Elegant Terns (note the shaggy crests) by Mike
The terns in the genus Sterna are generally smaller than the crested terns but known nonetheless as the large white terns, distinguishing them perhaps from the smaller Sternula species. This large group of medium-sized terns includes one bird that adds true meaning to the term bipolar: the Arctic Tern (S. paradisaea) enjoys two summers each year as it migrates from its northern breeding grounds in the uppermost reaches of North America, Europe, and Asia to the uninhabited oceans around Antarctica and back. This route, roughly 24,000 miles, represents the longest known migration of any animal. Most other Sterna terns are more retiring, but still abundant in their areas. Along the northeast Atlantic, we spend our summers separating Common Terns (S. hirundo) from their lookalike Forster’s Terns (S. forsteri)
Antarctic Terns by Charlie
There are also a number of fascinating monotypic terns.

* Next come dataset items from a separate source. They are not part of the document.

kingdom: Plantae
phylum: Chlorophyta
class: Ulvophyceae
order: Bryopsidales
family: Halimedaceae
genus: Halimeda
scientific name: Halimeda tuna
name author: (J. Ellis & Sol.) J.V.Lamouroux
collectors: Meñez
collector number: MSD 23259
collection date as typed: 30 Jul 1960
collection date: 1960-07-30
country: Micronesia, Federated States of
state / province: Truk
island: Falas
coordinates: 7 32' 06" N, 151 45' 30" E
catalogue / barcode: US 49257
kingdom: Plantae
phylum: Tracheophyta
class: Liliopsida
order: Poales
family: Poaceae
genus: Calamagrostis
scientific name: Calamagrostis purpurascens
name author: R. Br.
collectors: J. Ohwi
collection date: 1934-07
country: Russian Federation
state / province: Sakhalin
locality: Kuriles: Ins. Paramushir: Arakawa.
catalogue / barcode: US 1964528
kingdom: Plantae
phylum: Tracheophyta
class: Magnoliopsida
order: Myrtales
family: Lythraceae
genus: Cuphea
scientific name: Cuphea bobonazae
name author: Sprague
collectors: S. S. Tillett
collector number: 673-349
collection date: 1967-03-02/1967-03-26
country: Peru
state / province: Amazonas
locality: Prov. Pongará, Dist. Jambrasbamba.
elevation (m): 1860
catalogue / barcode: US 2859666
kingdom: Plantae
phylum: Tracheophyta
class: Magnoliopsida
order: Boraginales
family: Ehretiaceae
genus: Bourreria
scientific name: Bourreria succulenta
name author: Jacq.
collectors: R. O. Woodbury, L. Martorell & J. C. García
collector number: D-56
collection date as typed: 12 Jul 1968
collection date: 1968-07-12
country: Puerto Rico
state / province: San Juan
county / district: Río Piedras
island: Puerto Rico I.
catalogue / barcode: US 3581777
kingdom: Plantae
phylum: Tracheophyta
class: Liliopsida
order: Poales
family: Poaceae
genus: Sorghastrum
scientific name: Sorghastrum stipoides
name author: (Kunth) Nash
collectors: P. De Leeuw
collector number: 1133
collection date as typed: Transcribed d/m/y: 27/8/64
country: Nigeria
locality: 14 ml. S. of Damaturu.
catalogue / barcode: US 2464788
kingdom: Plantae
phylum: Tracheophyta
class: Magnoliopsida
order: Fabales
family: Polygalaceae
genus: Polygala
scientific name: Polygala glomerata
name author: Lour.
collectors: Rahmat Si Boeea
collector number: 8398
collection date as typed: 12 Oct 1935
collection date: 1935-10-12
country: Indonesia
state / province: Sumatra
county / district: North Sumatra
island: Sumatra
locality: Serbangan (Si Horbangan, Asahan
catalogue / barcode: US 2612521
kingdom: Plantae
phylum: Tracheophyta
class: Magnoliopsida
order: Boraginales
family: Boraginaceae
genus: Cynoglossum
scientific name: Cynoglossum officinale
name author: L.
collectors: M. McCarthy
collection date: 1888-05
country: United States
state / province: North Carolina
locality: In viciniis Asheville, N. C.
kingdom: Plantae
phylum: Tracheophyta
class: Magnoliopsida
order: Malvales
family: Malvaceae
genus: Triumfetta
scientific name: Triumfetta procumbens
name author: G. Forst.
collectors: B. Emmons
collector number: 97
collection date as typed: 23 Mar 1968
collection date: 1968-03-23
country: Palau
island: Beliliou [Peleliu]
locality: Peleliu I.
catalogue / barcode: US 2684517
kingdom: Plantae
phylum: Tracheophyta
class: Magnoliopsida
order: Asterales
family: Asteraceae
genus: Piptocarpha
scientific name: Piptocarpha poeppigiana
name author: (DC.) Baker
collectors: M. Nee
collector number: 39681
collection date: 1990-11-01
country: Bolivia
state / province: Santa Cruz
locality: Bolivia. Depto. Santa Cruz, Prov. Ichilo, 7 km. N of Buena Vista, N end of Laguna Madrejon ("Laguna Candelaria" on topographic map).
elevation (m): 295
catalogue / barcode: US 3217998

The Large-billed Tern (Phaetusa simplex) of the Caribbean and Central and South America is aptly named, with a great, gold honker of a bill. The cosmopolitan Caspian Tern (Hydroprogne caspia) has nothing to be embarrassed about in the size department either; not only does it brandish a substantial scarlet and black-tipped bill, but it also weighs in as the world’s largest tern. On the other hand, the globally-ranging Gull-billed Tern (Gelochelidon nilotica) is more modestly endowed than other terns but turns its identifying attribute to advantage by hunting insects, amphibians, and even small mammals. No tern, however, is likely to beat the Inca Tern (Larosterna inca) in a beauty contest, considering its smoldering slate plumage set off by dashing white curlicue mustachios and vermilion extremities. All terns are gorgeous seabird specimens but some simply have to be seen to be believed!
Three species of tern from Po Toi, Hong Kong: Bridled (flying), Black-naped (white crowns and black napes), and Roseate (dark crowns)
Good post, Mike! Very informative, spiced with good pics as well!
Cheers, Klaus
Oh I really have a hard time between gulls and terns, though I think we see more terns here than gulls (Madras, India).
Then again we have a gull-billed tern!
Nice post–your note about “extant” Thalasseus caught my eye: are there fossil species known? Very cool.
It’s nice to see someone asking the question “what is a tern” rather than the much more frequent “what is THAT tern”!
r
Nice!!! I highly approve this post. Do more like it.
Where was that last picture taken?
For fossil Thalasseus:
http://en.wikipedia.org/wiki/Thalasseus
Thanks all!
Nick, I appreciate the Thalasseus save. To return the favor, I’ve identified where Charlie’s triple tern shot was taken in the post.
FYI, I plan to do many more posts like this one. You can find links to the many I’ve already written on our Birds page.